About this task:
Set down the data below from its first line to the line holding "célibataire. Puis elle", inclusive; omit all pictures.

Information shown:
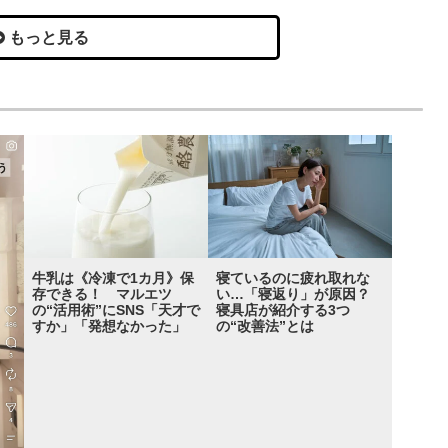
もっと見る
牛乳は《冷凍で1カ月》保
寝ているのに疲れ取れな
存できる！ マルエツ
い…「寝返り」が原因？
の“活用術”にSNS「天才で
寝具店が紹介する3つ
すか」「発想なかった」
の“改善法”とは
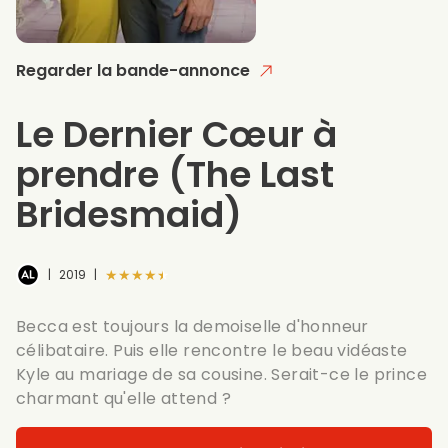
Regarder la bande-annonce
Le Dernier Cœur à
prendre
(The Last
Bridesmaid)
★★★★★
|
2019
|
Becca est toujours la demoiselle d'honneur
célibataire. Puis elle rencontre le beau vidéaste
Kyle au mariage de sa cousine. Serait-ce le prince
charmant qu'elle attend ?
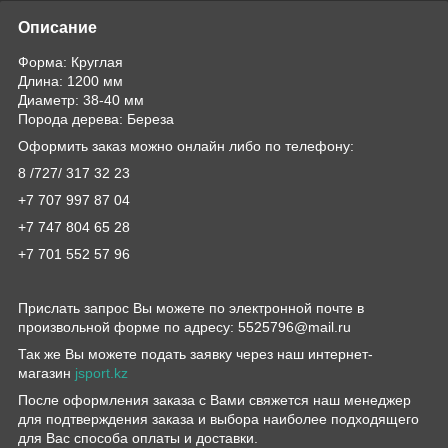
Описание
Форма: Круглая
Длина: 1200 мм
Диаметр: 38-40 мм
Порода дерева: Береза
Оформить заказ можно онлайн либо по телефону:
8 /727/ 317 32 23
+7 707 997 87 04
+7 747 804 65 28
+7 701 552 57 96
Прислать запрос Вы можете по электронной почте в
произвольной форме по адресу: 5525796@mail.ru
Так же Вы можете подать заявку через наш интернет-
магазин
jsport.kz
После оформления заказа с Вами свяжется наш менеджер
для подтверждения заказа и выбора наиболее подходящего
для Вас способа оплаты и доставки.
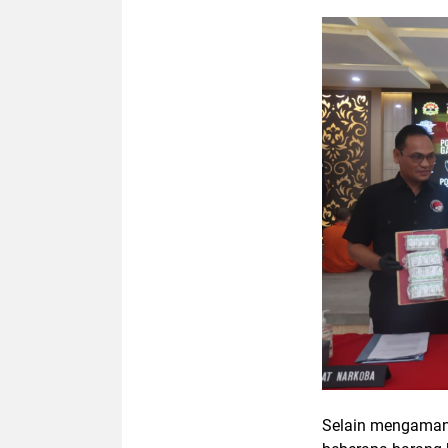
Selain mengaman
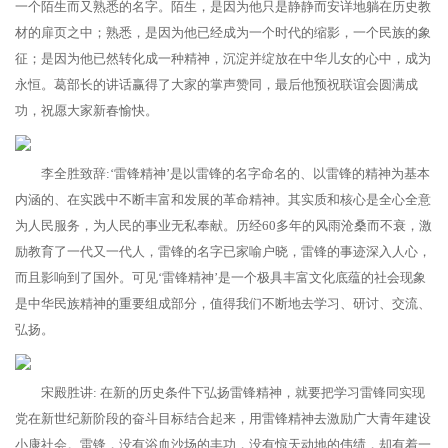
一个陌生而又熟悉的名字。陌生，是因为他只是静静而安详地躺在历史教
材的扉页之中；熟悉，是因为他已经成为一个时代的缩影，一个民族的象
征；是因为他已然转化成一种精神，沉淀并绽放在中华儿女的心中，成为
永恒。葛部长的讲话赢得了大家的掌声赞同，最后他预祝联谊会圆满成
功，祝愿大家新春愉快。
李全胜致辞:‘雷锋精神’是以雷锋的名字命名的、以雷锋的精神为基本
内涵的、在实践中不断丰富和发展的革命精神。其实质和核心是全心全意
为人民服务，为人民的事业无私奉献。历经60多年的风雨沧桑而不衰，激
励教育了一代又一代人，雷锋的名字已家喻户晓，雷锋的事迹深入人心，
而且影响到了国外。可见‘雷锋精神’是一个极具丰富文化底蕴的社会现象
是中华民族精神的重要组成部分，值得我们不断地去学习、研讨、交流、
弘扬。
宋殿胜讲: 在新的历史条件下弘扬雷锋精神，就要把学习雷锋同实现
党在新世纪新阶段的奋斗目标结合起来，用雷锋精神去激励广大青年建设
小康社会。雷锋，没有浴血沙场的丰功，没有惊天动地的伟绩，却有着一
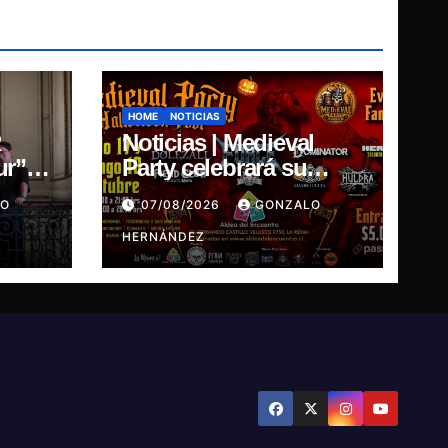
HOME
NOTICIAS
R
Noticias | Medieval
ur”,
Party celebrará su
versión Halloween Fest
LO
07/08/2026
GONZALO
l
en Aldea del
ás
Encuentro
HERNÁNDEZ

Task output:
もっと見る
牛乳は《冷凍で1カ月》保
寝ているのに疲れ取れな
存できる！ マルエツ
い…「寝返り」が原因？
の“活用術”にSNS「天才で
寝具店が紹介する3つ
すか」「発想なかった」
の“改善法”とは
Regarder la bande-annonce
Le Dernier Cœur à
prendre
(The Last
Bridesmaid)
★★★★★
|
2019
|
Becca est toujours la demoiselle d'honneur
célibataire. Puis elle rencontre le beau vidéaste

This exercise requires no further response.